Recently I got in touch with one of my oldest friends and after catching briefly up he started to share with me his experiences during his deployments. I know it took him a lot of strength just to tell me what he’d been through. But what struck me hardest was that he felt so alone and he thought he was the only one that felt like this and that something was wrong with him. I remember feeling like that. So maybe in sharing my experiences it will let others know that they’re not alone.

My Life Today
My life today doesn’t even closely resemble what it was before I went to Iraq. There are a lot of things I’m grateful for that I used to take for granted, like the ability to plug in appliances without the fear of electrocution, driving in the car without the worry that an IED will blow me up, and when I go to sleep at night I know a rocket isn’t going to crash through the roof and kill me while I sleep. Anyone who’s deployed knows what I mean.
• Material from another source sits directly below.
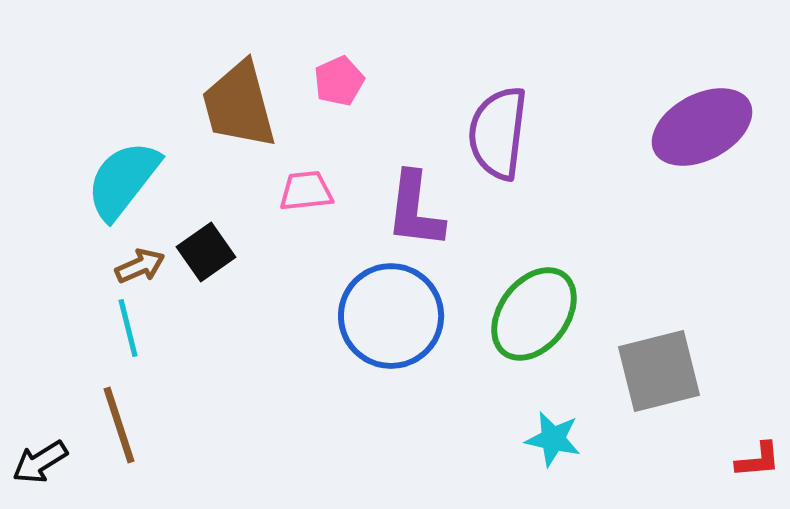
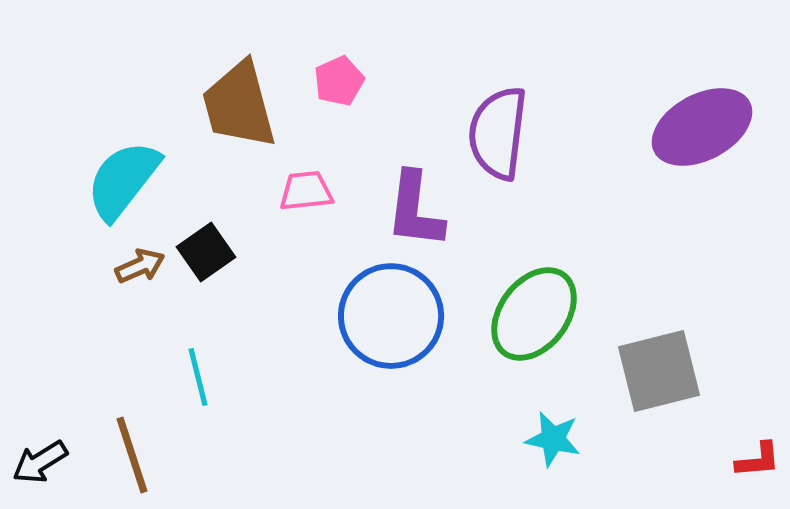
cyan line: moved 70 px right, 49 px down
brown line: moved 13 px right, 30 px down
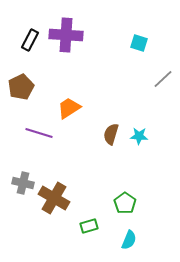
About a year ago I left the military after 12 years of faithful service so that I could finally keep my promise to my daughter and never leave her again. The remnants of my time overseas has left a permanent effect on me, for instance, when one my new coworkers approaches my desk too quietly nine times out of ten I have an embarrassing response like screaming and it takes me a little bit to calm down. As great as my new civilian coworkers are, they don’t understand why I react like that and they either laugh at me, or look at me like I have serious issues (which is partially true).

I can only describe my current place in the world as an alien mimicking a human. I know too much, I’ve seen too much and now I know that not everyone has a conscience or a soul.